Tuesday, June 10, 2008

Haditha cases continue to roil the military justice waters

The legal aftermath of Haditha continues. As noted here last week, 1stLt Andrew Grayson was aquitted at a court-martial of two specs of making false official statements, two specs of attemtped fraudulent separation from the service, and one additional spec that based on media reports appears to have been obstructing justice. Here's a link to a lengthy AP article on the case.

The Marine Corps chose not to court-martial four enlisted Marines allegedly involved in the Haditha incident. Two courts-martial remain. One if that of SSgt Frank Wuterich, which is currently the subject of an Article 62 appeal seeking to reverse the military judge's ruling quashing a subpoena issued to CBS. The other is the case of LtCol Jeffrey Chessani. The military judge in the Chessani case is scheduled to rule on an unlawful command influence motion on 16 June. If the case proceeds to trial, it is scheduled to start on 21 July.

We previously discussed the military judge's preliminary ruling in Chessani finding sufficient evidence to require the government to rebut the defense's UCI claim.

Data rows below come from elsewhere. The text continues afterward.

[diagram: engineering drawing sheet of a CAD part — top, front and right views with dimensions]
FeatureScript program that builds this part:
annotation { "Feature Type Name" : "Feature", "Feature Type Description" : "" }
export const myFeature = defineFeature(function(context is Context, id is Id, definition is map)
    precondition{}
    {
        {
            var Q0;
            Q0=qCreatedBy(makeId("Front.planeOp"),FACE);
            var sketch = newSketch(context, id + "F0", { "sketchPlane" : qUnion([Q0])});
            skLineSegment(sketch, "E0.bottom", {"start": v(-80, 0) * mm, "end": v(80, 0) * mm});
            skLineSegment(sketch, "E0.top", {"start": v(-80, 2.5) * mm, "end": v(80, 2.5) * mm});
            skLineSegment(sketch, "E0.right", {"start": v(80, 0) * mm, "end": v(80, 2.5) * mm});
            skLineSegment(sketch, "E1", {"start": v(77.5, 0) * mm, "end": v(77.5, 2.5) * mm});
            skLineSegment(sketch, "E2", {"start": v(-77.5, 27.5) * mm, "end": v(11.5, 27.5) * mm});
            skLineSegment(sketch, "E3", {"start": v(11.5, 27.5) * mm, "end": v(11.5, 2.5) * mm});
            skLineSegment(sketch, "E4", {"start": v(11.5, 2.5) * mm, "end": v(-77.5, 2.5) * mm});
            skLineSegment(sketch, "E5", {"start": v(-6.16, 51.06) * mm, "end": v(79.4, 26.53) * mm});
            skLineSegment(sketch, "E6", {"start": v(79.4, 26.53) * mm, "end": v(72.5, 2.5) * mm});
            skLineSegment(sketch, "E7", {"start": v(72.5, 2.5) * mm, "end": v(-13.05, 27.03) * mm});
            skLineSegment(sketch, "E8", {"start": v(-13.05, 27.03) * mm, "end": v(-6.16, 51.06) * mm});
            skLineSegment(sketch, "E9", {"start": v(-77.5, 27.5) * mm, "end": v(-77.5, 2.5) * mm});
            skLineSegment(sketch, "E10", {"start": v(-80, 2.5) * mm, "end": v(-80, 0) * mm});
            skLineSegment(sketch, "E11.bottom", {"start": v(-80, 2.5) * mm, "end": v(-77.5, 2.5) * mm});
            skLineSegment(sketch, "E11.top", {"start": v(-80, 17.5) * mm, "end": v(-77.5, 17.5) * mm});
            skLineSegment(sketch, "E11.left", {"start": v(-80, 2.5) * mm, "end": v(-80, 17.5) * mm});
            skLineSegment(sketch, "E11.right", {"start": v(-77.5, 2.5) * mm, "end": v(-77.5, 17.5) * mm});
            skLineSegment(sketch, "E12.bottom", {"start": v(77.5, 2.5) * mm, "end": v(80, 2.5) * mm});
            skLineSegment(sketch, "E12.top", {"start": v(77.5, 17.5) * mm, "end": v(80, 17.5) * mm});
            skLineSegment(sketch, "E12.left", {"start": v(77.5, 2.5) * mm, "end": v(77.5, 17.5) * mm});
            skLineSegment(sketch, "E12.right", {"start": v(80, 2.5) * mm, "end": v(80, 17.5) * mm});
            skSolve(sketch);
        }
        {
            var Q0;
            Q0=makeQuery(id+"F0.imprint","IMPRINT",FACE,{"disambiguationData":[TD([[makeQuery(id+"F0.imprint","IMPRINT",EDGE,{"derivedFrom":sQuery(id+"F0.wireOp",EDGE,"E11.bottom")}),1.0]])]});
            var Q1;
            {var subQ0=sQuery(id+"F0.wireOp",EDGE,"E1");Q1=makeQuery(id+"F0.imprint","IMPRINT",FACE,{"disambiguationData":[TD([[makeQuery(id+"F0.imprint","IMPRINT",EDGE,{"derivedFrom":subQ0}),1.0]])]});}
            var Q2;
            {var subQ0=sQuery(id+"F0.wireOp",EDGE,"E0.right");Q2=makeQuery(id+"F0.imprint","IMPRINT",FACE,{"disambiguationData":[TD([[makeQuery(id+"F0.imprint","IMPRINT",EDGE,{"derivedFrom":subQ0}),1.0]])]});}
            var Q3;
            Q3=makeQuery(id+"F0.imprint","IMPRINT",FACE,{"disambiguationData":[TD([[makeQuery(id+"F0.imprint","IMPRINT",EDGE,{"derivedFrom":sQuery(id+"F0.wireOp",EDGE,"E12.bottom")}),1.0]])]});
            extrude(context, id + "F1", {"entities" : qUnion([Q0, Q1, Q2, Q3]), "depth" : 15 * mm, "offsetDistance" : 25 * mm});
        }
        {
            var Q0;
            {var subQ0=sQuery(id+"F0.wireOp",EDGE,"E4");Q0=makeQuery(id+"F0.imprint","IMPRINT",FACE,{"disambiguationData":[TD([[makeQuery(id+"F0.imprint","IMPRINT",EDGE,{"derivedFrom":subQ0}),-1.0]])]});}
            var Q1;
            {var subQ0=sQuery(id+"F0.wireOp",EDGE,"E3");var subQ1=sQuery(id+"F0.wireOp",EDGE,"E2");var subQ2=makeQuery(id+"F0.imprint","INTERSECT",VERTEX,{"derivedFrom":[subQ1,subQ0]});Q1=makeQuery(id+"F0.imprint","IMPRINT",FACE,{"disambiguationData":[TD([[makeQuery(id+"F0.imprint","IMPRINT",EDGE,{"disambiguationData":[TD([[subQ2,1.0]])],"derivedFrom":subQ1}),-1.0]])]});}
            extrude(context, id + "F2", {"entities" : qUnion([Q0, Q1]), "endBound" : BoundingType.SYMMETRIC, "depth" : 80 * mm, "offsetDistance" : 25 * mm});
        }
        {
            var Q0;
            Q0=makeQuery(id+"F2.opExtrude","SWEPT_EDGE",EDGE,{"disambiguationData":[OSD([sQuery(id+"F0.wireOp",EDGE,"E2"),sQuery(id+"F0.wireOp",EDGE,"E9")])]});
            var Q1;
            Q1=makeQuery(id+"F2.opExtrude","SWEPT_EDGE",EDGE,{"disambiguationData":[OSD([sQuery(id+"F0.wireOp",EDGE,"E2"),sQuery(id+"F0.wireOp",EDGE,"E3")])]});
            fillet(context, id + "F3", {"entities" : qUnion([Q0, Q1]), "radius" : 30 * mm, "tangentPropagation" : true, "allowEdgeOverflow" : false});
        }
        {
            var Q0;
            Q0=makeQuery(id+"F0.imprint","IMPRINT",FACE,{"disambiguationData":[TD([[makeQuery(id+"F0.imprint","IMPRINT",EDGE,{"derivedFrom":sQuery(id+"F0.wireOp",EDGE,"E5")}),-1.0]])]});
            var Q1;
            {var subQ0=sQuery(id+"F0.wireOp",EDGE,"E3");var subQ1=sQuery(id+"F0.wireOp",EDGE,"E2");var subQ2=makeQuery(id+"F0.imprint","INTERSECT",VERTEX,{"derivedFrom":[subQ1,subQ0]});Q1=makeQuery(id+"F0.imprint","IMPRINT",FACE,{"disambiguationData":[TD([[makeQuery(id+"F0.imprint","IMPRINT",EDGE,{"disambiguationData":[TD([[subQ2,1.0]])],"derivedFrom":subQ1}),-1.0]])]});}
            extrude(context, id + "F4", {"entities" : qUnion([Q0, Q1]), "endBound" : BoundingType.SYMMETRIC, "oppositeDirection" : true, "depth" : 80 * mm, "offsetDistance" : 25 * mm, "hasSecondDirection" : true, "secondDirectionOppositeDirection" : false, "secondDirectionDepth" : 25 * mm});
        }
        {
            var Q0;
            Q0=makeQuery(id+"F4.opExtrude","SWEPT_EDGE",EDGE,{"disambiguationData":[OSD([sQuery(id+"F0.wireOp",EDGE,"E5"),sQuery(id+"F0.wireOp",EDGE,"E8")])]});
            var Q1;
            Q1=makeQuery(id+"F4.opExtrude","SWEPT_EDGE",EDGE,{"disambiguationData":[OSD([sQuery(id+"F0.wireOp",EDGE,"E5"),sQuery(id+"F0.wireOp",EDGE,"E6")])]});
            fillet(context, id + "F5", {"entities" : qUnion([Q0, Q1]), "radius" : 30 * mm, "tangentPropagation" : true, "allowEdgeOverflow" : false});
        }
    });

As this report in the Marine Corps Times discusses, General Mattis took the stand on 2 June and denied that "he was influenced by an investigator when he made the decision to charge [LtCol Chessani] with failing to investigate the killings of 24 Iraqi men, women, and children." How many times has a four-star general been a witness in a court-martial case?

Here's a link to an interesting discussion of the case on the web site of the Thomas More Law Center, which is representing LtCol Chessani. The Thomas More Law Center thought it significant that unlike General Mattis, IMEF CG (and MARFORCENT Commander) Lieutentant General Helland didn't testify. Here's a very pro-defense discussion of the case, again highlighting LtGen Helland's failure to testify on the UCI motion. It quotes the head of the Thomas More Law Center as saying: "The prosecution made a colossal blunder not calling Lt. Gen. Helland to testify. . . . [The military judge] has already decided there is evidence of inappropriate command influence and it is now the prosecution's burden to prove beyond a reasonable doubt that it didn't occur. Without Helland's testimony to corroborate Mattis they failed to meet that burden."

3 comments:

Anonymous said...

Not taking sides on the merits of the case - but how can the law firm representing LtCol Chessani make such extra-tribunal statements, aren't they bound by the Navy JAG's Rule of Prof Resp 3.6?

Anonymous said...

When has lack of corroboration failed in a situation like this?

Anonymous said...

Interesting that the NMCCA denial of the Writ was not discussed by the defense.